Repeat every line of the material below word for word, keeping each line as it stands.

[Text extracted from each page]
########
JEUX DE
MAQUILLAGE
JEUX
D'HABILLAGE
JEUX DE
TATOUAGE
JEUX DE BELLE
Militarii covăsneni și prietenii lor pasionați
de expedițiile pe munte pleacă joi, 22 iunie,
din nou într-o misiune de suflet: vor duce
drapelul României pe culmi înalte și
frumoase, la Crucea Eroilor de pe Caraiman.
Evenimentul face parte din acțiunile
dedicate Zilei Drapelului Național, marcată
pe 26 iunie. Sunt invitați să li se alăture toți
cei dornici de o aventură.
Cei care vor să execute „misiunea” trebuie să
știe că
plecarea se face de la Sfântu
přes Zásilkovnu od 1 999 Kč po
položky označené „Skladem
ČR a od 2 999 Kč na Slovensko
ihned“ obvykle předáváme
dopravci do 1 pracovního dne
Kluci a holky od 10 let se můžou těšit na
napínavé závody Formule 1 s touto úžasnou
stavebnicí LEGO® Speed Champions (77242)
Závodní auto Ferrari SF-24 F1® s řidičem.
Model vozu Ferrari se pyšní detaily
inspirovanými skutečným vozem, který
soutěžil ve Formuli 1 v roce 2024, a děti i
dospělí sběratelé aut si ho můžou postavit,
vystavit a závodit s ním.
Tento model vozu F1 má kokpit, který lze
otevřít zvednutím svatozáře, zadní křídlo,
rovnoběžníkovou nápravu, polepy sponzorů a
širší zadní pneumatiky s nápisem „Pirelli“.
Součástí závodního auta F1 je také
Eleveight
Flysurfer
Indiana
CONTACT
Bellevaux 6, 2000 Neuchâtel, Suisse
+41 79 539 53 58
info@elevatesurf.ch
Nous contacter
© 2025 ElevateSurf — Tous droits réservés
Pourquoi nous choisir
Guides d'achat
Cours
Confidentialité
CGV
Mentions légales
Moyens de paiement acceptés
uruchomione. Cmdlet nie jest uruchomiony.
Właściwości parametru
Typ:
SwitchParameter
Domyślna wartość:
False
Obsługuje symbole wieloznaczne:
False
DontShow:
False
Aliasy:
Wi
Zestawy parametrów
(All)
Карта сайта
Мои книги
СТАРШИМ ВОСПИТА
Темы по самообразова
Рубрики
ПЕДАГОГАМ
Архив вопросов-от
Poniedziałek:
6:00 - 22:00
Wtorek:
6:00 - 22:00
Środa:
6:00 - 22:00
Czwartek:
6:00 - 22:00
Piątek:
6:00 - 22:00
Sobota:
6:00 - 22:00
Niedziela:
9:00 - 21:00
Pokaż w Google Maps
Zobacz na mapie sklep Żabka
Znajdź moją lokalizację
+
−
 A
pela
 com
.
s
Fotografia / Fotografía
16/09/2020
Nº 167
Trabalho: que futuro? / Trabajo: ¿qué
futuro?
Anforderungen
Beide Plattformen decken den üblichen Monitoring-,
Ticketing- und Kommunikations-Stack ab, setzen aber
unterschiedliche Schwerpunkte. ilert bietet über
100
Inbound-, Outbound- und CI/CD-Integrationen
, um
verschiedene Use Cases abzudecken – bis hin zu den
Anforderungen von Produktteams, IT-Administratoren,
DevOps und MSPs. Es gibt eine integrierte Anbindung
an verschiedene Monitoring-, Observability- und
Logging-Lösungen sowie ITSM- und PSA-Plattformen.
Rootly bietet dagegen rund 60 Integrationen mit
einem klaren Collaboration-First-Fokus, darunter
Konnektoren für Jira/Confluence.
########
[EXERCISE SOLUTION]:
JEUX DE
MAQUILLAGE
JEUX
D'HABILLAGE
JEUX DE
TATOUAGE
JEUX DE BELLE
Militarii covăsneni și prietenii lor pasionați
de expedițiile pe munte pleacă joi, 22 iunie,
din nou într-o misiune de suflet: vor duce
drapelul României pe culmi înalte și
frumoase, la Crucea Eroilor de pe Caraiman.
Evenimentul face parte din acțiunile
dedicate Zilei Drapelului Național, marcată
pe 26 iunie. Sunt invitați să li se alăture toți
cei dornici de o aventură.
Cei care vor să execute „misiunea” trebuie să
știe că
plecarea se face de la Sfântu
přes Zásilkovnu od 1 999 Kč po
položky označené „Skladem
ČR a od 2 999 Kč na Slovensko
ihned“ obvykle předáváme
dopravci do 1 pracovního dne
Kluci a holky od 10 let se můžou těšit na
napínavé závody Formule 1 s touto úžasnou
stavebnicí LEGO® Speed Champions (77242)
Závodní auto Ferrari SF-24 F1® s řidičem.
Model vozu Ferrari se pyšní detaily
inspirovanými skutečným vozem, který
soutěžil ve Formuli 1 v roce 2024, a děti i
dospělí sběratelé aut si ho můžou postavit,
vystavit a závodit s ním.
Tento model vozu F1 má kokpit, který lze
otevřít zvednutím svatozáře, zadní křídlo,
rovnoběžníkovou nápravu, polepy sponzorů a
širší zadní pneumatiky s nápisem „Pirelli“.
Součástí závodního auta F1 je také
Eleveight
Flysurfer
Indiana
CONTACT
Bellevaux 6, 2000 Neuchâtel, Suisse
+41 79 539 53 58
info@elevatesurf.ch
Nous contacter
© 2025 ElevateSurf — Tous droits réservés
Pourquoi nous choisir
Guides d'achat
Cours
Confidentialité
CGV
Mentions légales
Moyens de paiement acceptés
uruchomione. Cmdlet nie jest uruchomiony.
Właściwości parametru
Typ:
SwitchParameter
Domyślna wartość:
False
Obsługuje symbole wieloznaczne:
False
DontShow:
False
Aliasy:
Wi
Zestawy parametrów
(All)
Карта сайта
Мои книги
СТАРШИМ ВОСПИТА
Темы по самообразова
Рубрики
ПЕДАГОГАМ
Архив вопросов-от
Poniedziałek:
6:00 - 22:00
Wtorek:
6:00 - 22:00
Środa:
6:00 - 22:00
Czwartek:
6:00 - 22:00
Piątek:
6:00 - 22:00
Sobota:
6:00 - 22:00
Niedziela:
9:00 - 21:00
Pokaż w Google Maps
Zobacz na mapie sklep Żabka
Znajdź moją lokalizację
+
−
 A
pela
 com
.
s
Fotografia / Fotografía
16/09/2020
Nº 167
Trabalho: que futuro? / Trabajo: ¿qué
futuro?
Anforderungen
Beide Plattformen decken den üblichen Monitoring-,
Ticketing- und Kommunikations-Stack ab, setzen aber
unterschiedliche Schwerpunkte. ilert bietet über
100
Inbound-, Outbound- und CI/CD-Integrationen
, um
verschiedene Use Cases abzudecken – bis hin zu den
Anforderungen von Produktteams, IT-Administratoren,
DevOps und MSPs. Es gibt eine integrierte Anbindung
an verschiedene Monitoring-, Observability- und
Logging-Lösungen sowie ITSM- und PSA-Plattformen.
Rootly bietet dagegen rund 60 Integrationen mit
einem klaren Collaboration-First-Fokus, darunter
Konnektoren für Jira/Confluence.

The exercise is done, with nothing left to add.